Shared Library

The v002 RTL isolates common numeric operations and data structures under the Library/ directory. In the compile ordering recorded by filelist.f, these files appear immediately after the package tier (A–D) and before isa_pkg. Compute cores depend on this shared library to prevent duplicate implementations of the same operation.

Algorithms Package

algorithms_pkg (Library/Algorithms/Algorithms.sv) Defines the QUEUE status struct queue_stat_t, a two-field packed struct containing empty and full. External logic that needs to inspect queue state uses this type rather than reading the raw signals directly. A STACK entry is reserved as a commented stub.
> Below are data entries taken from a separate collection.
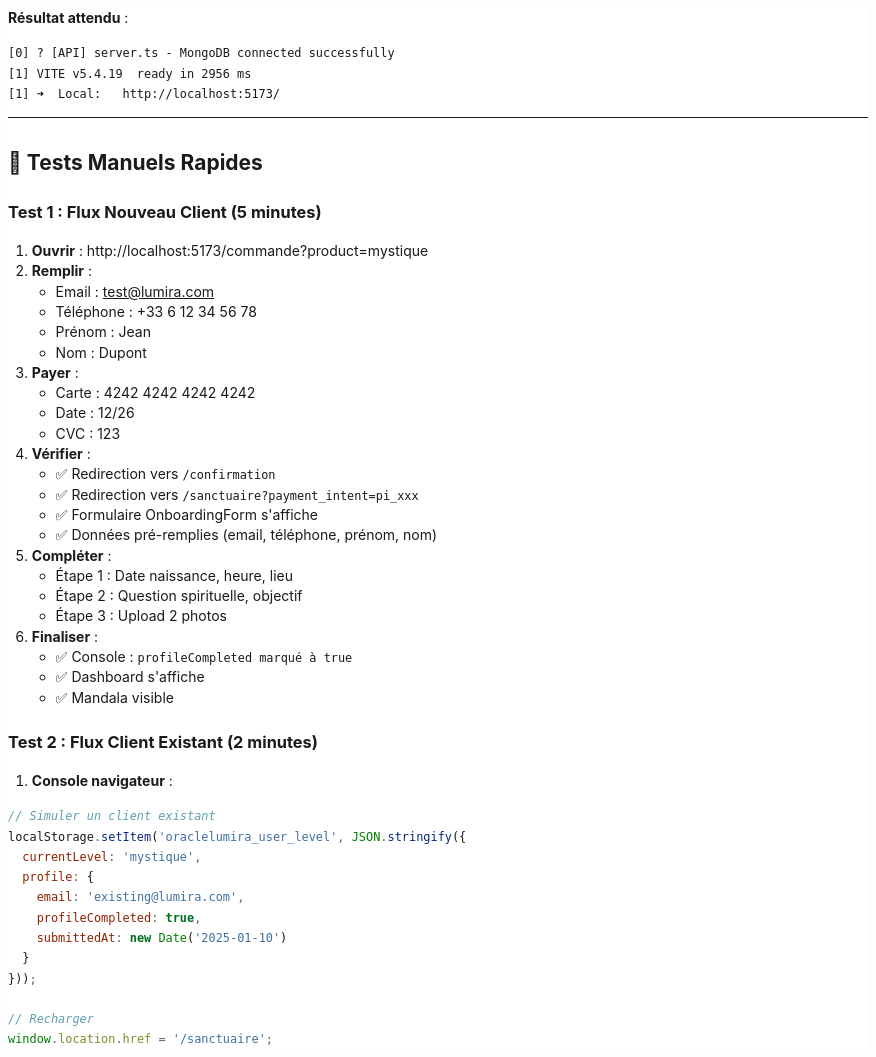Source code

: **Résultat attendu** :
```
[0] ? [API] server.ts - MongoDB connected successfully
[1] VITE v5.4.19  ready in 2956 ms
[1] ➜  Local:   http://localhost:5173/
```

---

## 🧪 Tests Manuels Rapides

### Test 1 : Flux Nouveau Client (5 minutes)

1. **Ouvrir** : http://localhost:5173/commande?product=mystique
2. **Remplir** :
   - Email : test@lumira.com
   - Téléphone : +33 6 12 34 56 78
   - Prénom : Jean
   - Nom : Dupont
3. **Payer** :
   - Carte : 4242 4242 4242 4242
   - Date : 12/26
   - CVC : 123
4. **Vérifier** :
   - ✅ Redirection vers `/confirmation`
   - ✅ Redirection vers `/sanctuaire?payment_intent=pi_xxx`
   - ✅ Formulaire OnboardingForm s'affiche
   - ✅ Données pré-remplies (email, téléphone, prénom, nom)
5. **Compléter** :
   - Étape 1 : Date naissance, heure, lieu
   - Étape 2 : Question spirituelle, objectif
   - Étape 3 : Upload 2 photos
6. **Finaliser** :
   - ✅ Console : `profileCompleted marqué à true`
   - ✅ Dashboard s'affiche
   - ✅ Mandala visible

### Test 2 : Flux Client Existant (2 minutes)

1. **Console navigateur** :
```javascript
// Simuler un client existant
localStorage.setItem('oraclelumira_user_level', JSON.stringify({
  currentLevel: 'mystique',
  profile: {
    email: 'existing@lumira.com',
    profileCompleted: true,
    submittedAt: new Date('2025-01-10')
  }
}));

// Recharger
window.location.href = '/sanctuaire';
```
bf16_math_pkg (Library/Algorithms/BF16_math.sv) Provides BF16 arithmetic as a SystemVerilog package. The file header documents the bit layout: [15]=sign, [14:7]=exp(8b), [6:0]=mantissa(7b). The hidden bit (implicit leading 1) is not stored.

Exposed types and functions:

  • bf16_t — Packed struct with a 1-bit sign, 8-bit exponent, and 7-bit mantissa.

  • bf16_aligned_t — Packed struct holding an 8-bit emax and a 24-bit two’s-complement aligned value.

  • to_bf16(raw[15:0]) — Automatic function that casts a raw 16-bit value to bf16_t.

  • align_to_emax(val, emax) — Aligns a BF16 value to a given emax and returns a 24-bit two’s-complement integer. Shifts the mantissa right by diff = emax - val.exp before sign extension.

  • bf16_add(a[15:0], b[15:0]) — Adds two packed BF16 values and returns a packed BF16 result. Aligns both operands to the larger exponent, performs a 24-bit signed addition, then renormalises by locating the leading 1. Denormal, NaN, and Inf handling are not included; the autoregressive decode path operates exclusively on normalised BF16 operands.

QUEUE Interface

The QUEUE primitive is split across two files: an interface (IF_queue) and a module (QUEUE).

IF_queue (Library/Algorithms/QUEUE/IF_queue.sv) A parameterised SystemVerilog interface with DATA_WIDTH (default 32) and DEPTH (default 8). The interface itself takes clk and rst_n as ports. Pointer width PTR_W = $clog2(DEPTH) is derived internally. The storage array mem[0:DEPTH-1] and pointers wr_ptr/rd_ptr are declared inside the interface. The empty and full flags are assigned combinationally.

Three modports:

  • producer — Imports the push() task only. Drives push_data/push_en; reads empty/full.

  • consumer — Imports the pop() task only. Reads pop_data/empty/full; drives pop_en.

  • owner — Used by the QUEUE module itself. Receives all handshake signals as inputs; drives wr_ptr/rd_ptr and references mem via ref.

QUEUE (Library/Algorithms/QUEUE/QUEUE.sv) A module with a single port IF_queue.owner q. It re-derives the pointer width as PTR_W = $clog2($size(q.mem)) because modports cannot export parameters. The always_ff block initialises both pointers to zero on reset, writes a word when push_en && !full, and advances the read pointer when pop_en && !empty.

Quantizations

Quantize_BF16.sv (Library/Quantizations/BF16/Quantize_BF16.sv) The file is an empty placeholder. It marks the intended location for BF16 quantization helpers that will provide a common conversion path between the offline quantization pipeline and the RTL datapath.

Usage Patterns

The table reflects import statements and interface instantiations confirmed directly in each source file.

Table 11 Library dependencies by compute core

Module (core)

algorithms_pkg

bf16_math_pkg

IF_queue

QUEUE

CVO_top (CVO_CORE)

o

AXIL_CMD_IN (sub-module of ctrl_npu_frontend)

o

o

o

o = import or instantiation confirmed in source. = not present in that file.

CVO_top declares import bf16_math_pkg::*; directly. Per the source comment, the FLAG_SUB_EMAX path (the sub-emax stage of the CVO softmax) uses this package’s BF16 arithmetic. algorithms_pkg, IF_queue, and QUEUE are instantiated inside AXIL_CMD_IN, which buffers AXI4-Lite commands into a FIFO and is itself instantiated by ctrl_npu_frontend. GEMM_systolic_top, GEMV_top, and the PREPROCESS modules do not import any library package; they use only `define headers.


Last verified against

Commit 8c09e5e @ pccxai/pccx-FPGA-NPU-LLM-kv260 (2026-04-29).